The FairPlay anti-dumping movement will take its message to a select gathering of African and global business leaders in Durban this coming weekend.

The Initiative for Global Development (IGD), which fosters greater strategic investment in Africa, meets every year in different African city. The Spring Frontier 100 Forum in Durban on 5 and 6 May 2017 will focus on tackling youth unemployment in Africa through private sector job growth and skills development.

Unemployment and the opportunities for growth when dumping is stopped are central to the FairPlay message as the movement has highlighted the thousands of jobs lost in South Africa. The local chicken industry is buckling under huge volumes of dumped chicken imports, principally from the European Union. There are also great opportunities to bring previously disadvantaged people into the industry and to grow an industry that guarantees food security, when the practice of dumping no longer destroys the local industry.

The visiting business leaders will be given a first-hand picture of the economic and social impact of dumping by Scott Pitman, managing director of the consumer division of RCL FOODS, one of the major chicken producers in South Africa. Pitman warned last year that the local industry would not survive in its present form for another 12 months if dumping continued unabated. In January this year, RCL FOODS halved production at a large chicken operation in KwaZulu-Natal and closed a number of poultry farms, with the loss of 1 350 jobs.

If dumping can be stopped, local producers together with government, have plans to revitalise the industry and turn a shrinking sector into a growing one that creates jobs.

Northern hemisphere consumers prefer chicken breasts and wings, which is where producers in regions such as the EU recover their costs. As a result a huge surplus builds up of unwanted brown meat – drums and thighs – which are frozen in bulk and sold off to any market that will take them.

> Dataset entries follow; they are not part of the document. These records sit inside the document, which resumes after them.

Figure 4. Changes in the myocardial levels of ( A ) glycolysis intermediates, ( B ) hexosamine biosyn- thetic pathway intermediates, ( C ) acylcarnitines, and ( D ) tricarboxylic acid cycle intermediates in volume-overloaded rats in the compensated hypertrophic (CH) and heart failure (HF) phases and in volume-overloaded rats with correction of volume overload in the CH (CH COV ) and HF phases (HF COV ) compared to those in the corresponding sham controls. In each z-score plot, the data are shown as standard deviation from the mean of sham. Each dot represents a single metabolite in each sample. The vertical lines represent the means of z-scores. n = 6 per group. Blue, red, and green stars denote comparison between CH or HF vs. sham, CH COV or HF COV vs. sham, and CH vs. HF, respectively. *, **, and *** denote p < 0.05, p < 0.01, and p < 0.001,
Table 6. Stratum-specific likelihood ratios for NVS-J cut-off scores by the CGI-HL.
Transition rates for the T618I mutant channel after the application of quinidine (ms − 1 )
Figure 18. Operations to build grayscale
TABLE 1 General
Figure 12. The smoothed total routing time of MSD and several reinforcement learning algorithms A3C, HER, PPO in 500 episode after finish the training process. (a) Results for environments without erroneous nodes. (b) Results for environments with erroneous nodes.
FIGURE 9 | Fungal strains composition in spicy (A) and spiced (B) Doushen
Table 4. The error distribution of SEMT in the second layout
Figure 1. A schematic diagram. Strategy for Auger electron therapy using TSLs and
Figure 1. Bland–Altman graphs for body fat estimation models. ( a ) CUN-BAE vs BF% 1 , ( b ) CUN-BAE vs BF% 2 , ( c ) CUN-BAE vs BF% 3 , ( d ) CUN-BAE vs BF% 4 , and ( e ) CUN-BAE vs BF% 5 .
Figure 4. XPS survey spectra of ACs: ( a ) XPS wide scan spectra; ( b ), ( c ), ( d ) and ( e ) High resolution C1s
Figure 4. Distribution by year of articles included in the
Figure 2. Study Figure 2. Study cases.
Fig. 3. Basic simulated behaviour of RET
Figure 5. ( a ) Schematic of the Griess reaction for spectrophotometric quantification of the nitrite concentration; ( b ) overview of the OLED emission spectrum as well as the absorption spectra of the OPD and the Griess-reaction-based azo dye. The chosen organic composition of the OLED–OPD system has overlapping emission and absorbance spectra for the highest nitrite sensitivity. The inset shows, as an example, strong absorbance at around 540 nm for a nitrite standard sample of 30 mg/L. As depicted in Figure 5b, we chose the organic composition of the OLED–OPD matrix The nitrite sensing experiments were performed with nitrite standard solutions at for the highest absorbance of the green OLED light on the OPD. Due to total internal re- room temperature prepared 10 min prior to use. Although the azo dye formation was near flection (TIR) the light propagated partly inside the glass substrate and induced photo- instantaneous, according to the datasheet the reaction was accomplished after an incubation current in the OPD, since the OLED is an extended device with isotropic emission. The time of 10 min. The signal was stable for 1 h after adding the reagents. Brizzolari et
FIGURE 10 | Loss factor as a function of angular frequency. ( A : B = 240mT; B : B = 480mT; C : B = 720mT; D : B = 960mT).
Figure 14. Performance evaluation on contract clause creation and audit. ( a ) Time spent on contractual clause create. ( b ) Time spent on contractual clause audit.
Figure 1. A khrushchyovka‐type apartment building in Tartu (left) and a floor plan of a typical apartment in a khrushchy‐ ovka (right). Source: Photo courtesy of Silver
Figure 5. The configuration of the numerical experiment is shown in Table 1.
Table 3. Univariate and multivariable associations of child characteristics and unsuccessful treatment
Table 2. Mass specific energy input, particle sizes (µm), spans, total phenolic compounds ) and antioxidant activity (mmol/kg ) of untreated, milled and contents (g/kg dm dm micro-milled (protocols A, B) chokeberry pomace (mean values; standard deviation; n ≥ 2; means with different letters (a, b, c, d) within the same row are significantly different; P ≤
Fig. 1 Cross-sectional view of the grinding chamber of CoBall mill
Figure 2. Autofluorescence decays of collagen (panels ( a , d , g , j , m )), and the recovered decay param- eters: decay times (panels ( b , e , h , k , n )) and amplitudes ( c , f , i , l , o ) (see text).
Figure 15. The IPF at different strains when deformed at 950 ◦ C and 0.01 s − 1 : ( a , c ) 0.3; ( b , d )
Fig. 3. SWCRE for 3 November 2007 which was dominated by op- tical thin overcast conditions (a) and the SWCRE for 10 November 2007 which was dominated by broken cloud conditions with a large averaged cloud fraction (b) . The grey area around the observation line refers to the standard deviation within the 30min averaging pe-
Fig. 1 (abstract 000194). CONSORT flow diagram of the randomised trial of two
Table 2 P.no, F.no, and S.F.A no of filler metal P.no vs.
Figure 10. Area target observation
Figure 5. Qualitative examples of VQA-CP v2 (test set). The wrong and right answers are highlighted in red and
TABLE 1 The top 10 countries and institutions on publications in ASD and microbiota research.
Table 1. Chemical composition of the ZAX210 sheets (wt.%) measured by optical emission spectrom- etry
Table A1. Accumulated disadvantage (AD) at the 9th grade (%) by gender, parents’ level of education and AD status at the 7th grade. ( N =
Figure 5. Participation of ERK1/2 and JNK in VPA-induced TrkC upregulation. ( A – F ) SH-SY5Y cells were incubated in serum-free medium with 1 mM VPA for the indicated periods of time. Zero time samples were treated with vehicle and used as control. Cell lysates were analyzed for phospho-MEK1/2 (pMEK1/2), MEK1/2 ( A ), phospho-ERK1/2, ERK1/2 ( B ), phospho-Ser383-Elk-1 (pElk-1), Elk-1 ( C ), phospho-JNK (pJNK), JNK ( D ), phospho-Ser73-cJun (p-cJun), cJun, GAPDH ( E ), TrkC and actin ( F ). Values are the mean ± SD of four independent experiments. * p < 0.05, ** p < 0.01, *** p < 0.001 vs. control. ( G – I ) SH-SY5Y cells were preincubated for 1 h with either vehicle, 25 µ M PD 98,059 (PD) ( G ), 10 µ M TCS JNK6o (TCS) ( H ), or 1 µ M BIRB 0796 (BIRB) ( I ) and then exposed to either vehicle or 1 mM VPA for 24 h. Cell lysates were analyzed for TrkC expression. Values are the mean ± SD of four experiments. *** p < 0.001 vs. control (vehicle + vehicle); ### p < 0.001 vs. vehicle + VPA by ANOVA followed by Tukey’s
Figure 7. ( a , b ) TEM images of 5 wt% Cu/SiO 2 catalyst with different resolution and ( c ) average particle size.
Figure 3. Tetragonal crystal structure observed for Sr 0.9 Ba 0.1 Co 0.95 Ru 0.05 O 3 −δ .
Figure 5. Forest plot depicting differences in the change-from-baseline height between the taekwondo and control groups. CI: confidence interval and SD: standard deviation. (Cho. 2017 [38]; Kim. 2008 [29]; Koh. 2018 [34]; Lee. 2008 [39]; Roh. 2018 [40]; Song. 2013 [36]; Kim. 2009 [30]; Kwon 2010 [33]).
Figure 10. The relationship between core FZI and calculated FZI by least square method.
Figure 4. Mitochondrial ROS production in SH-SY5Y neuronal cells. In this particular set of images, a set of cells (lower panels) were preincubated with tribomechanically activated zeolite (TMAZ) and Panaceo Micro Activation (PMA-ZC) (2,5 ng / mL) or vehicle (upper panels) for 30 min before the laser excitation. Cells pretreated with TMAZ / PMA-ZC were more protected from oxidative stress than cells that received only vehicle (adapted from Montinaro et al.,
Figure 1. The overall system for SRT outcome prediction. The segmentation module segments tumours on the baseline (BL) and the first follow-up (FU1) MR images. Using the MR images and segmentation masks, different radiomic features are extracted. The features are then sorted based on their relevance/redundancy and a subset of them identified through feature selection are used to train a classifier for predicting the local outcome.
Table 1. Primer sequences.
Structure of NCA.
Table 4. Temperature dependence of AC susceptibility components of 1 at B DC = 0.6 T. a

FairPlay, which is seeking to build widespread opposition to dumping, supports free trade and is not protectionist. It draws a clear distinction between legal trade and competition, which it welcomes, and the practice of dumping, when goods are sold below the cost of production, devastating local industries.

Major producers have announced cutbacks and the South African Poultry Association, which estimates industry job losses at between 4 000 and 6 000, has listed 12 local chicken businesses that have closed or been taken over since 2012.

There has been a temporary reprieve this year because EU exports have been halted by outbreaks of avian influenza. However, unless measures are put in place to halt dumping, it will continue as soon as European exports resume.

FairPlay founder Francois Baird says African countries are being targeted, particularly by the EU. South Africa had to avoid following the example of Ghana, where the chicken industry collapsed because of imports. “Cote d’Ivoire is a better model – the chicken industry there is recovering after measures were introduced to counter dumping,” he said.

“For decades, African governments have been told by the EU to apply the rule of law, and to ensure a level playing field for all businesses. Today the EU is breaking World Trade Organisation rules, destroying African industries by dumping yet it expects no punishments for its actions, nor does it expect African countries to try to stop dumping.

“We are here to show them they are wrong. Rules must apply equally to all in global trade. This is a precondition for industrial development in Africa, enabling Africa to add value to commodities and attract investment in African industries. Trade and commerce has to be based on fair competition,” Baird said.